- _What is being asked_:
Locate every line in the data below that contains the word "Lupenbrille", and copy each of those lines.

- _Material for this exercise_:
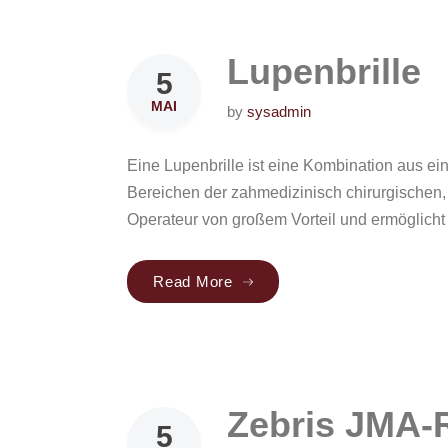
Lupenbrille
5
MAI
by
sysadmin
Eine Lupenbrille ist eine Kombination aus eine
Bereichen der zahmedizinisch chirurgischen, 
Operateur von großem Vorteil und ermöglicht
Read More
„Lupenbrille“
Zebris JMA-
5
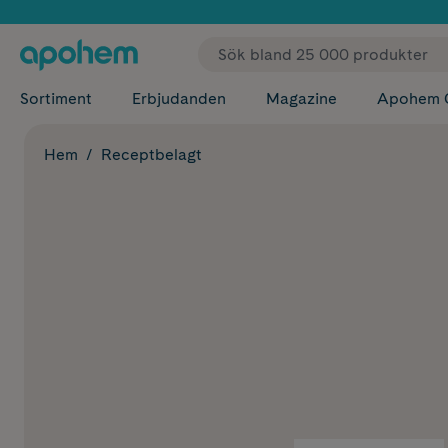
✓ Fri
Sortiment
Erbjudanden
Magazine
Apohem 
Hem
Receptbelagt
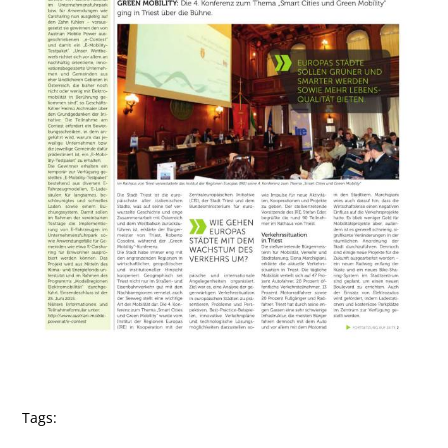
Tags:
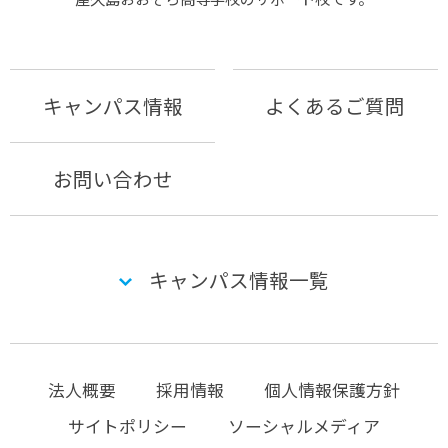
キャンパス情報
よくあるご質問
お問い合わせ
キャンパス情報一覧
法人概要
採用情報
個人情報保護方針
サイトポリシー
ソーシャルメディア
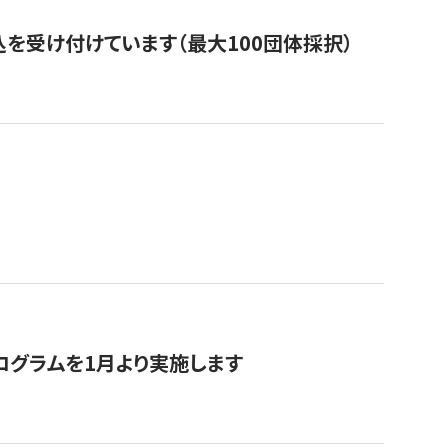
を受け付けています（最大100団体採択）
ログラムを1月より実施します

- _Task output_:
Lupenbrille
Eine Lupenbrille ist eine Kombination aus eine
„Lupenbrille“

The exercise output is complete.